> [Übungstext]:

========================================================================

Politik : Zuwanderung und Asyl: Nur keine Billigarbeiter

Robert Ide

Das Problem der Gewerkschaften mit der Zuwanderung steht auf deutschen Weiden und Wiesen: der Melkmeister aus dem Ausland. In Deutschland erledigen viele Saisonarbeiter den Job, deklariert als Sommermelker und Wintermelker. Beide machen das Gleiche - sie arbeiten befristet und für weniger Geld als ihre deutschen Kollegen. Angesichts von vier Millionen Arbeitslosen und der EU-Osterweiterung wächst in den Betrieben die Angst vor Ausländern. Die Gewerkschaftsspitze, bekannt für ihre offene Migrationspolitik, gerät in Erklärungsnot. Und die wollte sie nun auflösen - mit einem Grundsatzpapier zur Zuwanderung.

========================================================================

> [Angezeigte Daten]:

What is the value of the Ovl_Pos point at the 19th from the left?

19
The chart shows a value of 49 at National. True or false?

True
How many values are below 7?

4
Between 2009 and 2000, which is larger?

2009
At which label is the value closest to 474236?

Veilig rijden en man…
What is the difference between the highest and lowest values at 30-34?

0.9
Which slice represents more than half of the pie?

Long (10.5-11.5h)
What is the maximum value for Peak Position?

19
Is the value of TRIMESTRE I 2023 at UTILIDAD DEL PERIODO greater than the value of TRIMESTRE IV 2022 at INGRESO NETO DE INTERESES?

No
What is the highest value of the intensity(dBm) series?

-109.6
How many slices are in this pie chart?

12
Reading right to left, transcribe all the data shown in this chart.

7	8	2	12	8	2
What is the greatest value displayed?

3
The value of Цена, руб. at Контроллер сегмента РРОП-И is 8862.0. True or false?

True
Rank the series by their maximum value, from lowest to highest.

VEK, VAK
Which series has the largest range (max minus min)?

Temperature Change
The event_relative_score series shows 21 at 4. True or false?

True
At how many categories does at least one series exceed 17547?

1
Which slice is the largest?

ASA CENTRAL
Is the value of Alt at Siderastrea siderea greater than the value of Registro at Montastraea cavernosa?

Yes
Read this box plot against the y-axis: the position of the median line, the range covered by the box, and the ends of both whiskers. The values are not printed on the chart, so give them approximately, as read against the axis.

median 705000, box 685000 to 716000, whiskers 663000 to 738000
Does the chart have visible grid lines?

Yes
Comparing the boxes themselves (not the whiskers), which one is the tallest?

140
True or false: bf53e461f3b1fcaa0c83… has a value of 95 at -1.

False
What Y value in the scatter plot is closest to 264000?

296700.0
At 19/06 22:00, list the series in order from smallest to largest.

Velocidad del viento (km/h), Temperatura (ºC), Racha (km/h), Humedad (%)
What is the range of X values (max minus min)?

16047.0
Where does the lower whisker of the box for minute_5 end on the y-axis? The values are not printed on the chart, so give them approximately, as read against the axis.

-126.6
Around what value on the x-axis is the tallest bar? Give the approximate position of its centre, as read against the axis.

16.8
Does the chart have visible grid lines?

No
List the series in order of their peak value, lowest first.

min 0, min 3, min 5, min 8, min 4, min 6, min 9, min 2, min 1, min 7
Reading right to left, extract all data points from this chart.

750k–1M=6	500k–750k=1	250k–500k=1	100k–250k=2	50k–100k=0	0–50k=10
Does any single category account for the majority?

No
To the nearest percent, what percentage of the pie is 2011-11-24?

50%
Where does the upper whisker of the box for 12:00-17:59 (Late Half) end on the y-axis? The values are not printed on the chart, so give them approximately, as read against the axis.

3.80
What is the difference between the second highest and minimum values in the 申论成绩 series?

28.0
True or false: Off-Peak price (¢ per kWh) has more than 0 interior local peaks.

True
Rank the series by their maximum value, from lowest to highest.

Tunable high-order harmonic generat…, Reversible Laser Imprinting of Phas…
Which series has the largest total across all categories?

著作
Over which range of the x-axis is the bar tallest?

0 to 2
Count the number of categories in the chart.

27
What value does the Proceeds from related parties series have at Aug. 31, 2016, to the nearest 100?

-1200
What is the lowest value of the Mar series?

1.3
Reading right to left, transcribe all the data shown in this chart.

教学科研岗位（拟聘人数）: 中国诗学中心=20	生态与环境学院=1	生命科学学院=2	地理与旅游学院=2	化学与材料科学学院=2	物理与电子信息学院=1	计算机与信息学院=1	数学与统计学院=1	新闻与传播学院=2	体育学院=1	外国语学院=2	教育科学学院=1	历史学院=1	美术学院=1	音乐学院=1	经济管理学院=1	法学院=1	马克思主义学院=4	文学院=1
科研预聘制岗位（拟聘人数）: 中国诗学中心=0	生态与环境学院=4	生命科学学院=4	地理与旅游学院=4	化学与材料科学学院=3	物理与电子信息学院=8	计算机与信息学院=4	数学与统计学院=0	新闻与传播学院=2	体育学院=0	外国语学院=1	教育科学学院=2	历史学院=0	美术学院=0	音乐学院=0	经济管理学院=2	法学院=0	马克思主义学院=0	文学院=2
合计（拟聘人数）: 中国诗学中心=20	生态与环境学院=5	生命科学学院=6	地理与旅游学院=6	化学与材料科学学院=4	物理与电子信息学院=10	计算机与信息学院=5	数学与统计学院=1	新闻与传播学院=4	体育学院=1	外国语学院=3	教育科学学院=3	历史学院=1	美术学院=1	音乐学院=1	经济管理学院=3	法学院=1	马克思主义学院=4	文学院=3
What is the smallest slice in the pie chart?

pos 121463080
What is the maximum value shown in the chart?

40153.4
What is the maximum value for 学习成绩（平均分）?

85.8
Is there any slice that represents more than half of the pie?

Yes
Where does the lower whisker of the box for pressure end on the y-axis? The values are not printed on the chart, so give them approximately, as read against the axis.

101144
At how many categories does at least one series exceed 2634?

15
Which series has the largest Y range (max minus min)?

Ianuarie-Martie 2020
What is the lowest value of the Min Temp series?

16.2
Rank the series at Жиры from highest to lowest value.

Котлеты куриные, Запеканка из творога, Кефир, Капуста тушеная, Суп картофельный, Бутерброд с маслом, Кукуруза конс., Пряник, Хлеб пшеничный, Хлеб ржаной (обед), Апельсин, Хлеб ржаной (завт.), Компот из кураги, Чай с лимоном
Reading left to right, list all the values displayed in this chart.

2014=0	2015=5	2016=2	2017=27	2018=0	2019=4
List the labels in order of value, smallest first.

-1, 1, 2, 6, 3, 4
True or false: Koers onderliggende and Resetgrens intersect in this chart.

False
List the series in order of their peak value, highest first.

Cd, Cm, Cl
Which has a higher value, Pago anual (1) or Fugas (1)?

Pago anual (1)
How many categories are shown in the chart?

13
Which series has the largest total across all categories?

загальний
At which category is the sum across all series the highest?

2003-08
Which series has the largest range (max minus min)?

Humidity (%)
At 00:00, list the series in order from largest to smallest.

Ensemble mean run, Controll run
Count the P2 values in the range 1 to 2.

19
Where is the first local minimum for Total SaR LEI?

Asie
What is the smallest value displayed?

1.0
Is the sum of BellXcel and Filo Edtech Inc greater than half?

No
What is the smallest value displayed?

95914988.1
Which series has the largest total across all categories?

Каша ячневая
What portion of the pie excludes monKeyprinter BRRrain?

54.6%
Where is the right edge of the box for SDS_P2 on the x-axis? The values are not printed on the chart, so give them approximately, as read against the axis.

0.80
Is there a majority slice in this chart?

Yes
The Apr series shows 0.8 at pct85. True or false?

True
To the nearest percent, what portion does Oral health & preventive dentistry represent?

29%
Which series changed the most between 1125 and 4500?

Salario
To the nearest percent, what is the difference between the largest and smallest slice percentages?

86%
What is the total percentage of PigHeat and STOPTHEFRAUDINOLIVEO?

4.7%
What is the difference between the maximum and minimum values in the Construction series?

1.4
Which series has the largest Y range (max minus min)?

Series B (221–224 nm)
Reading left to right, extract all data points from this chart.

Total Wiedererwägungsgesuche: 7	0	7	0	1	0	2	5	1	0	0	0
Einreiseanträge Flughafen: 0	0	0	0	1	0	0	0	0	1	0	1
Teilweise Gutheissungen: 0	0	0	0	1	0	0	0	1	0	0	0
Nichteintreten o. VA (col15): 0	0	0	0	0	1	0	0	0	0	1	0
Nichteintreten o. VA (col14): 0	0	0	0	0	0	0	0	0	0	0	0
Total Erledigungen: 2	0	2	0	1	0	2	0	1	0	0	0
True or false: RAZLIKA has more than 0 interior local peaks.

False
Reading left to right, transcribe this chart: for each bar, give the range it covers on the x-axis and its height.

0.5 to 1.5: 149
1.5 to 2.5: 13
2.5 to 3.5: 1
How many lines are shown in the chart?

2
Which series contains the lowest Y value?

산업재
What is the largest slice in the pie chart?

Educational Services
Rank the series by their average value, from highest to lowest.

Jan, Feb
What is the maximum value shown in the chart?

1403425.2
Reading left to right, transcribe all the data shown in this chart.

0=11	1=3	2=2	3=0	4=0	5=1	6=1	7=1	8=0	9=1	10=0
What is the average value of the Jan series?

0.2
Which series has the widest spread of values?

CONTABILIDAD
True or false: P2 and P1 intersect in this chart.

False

========================================================================

> [Die Aufgabe]: Kopiere aus dem Übungstext wortgetreu den Abschnitt, der bei „Das Problem der“ beginnt und bei „Grundsatzpapier zur Zuwanderung.“ endet.

> [Lösung der Aufgabe]:
Das Problem der Gewerkschaften mit der Zuwanderung steht auf deutschen Weiden und Wiesen: der Melkmeister aus dem Ausland. In Deutschland erledigen viele Saisonarbeiter den Job, deklariert als Sommermelker und Wintermelker. Beide machen das Gleiche - sie arbeiten befristet und für weniger Geld als ihre deutschen Kollegen. Angesichts von vier Millionen Arbeitslosen und der EU-Osterweiterung wächst in den Betrieben die Angst vor Ausländern. Die Gewerkschaftsspitze, bekannt für ihre offene Migrationspolitik, gerät in Erklärungsnot. Und die wollte sie nun auflösen - mit einem Grundsatzpapier zur Zuwanderung.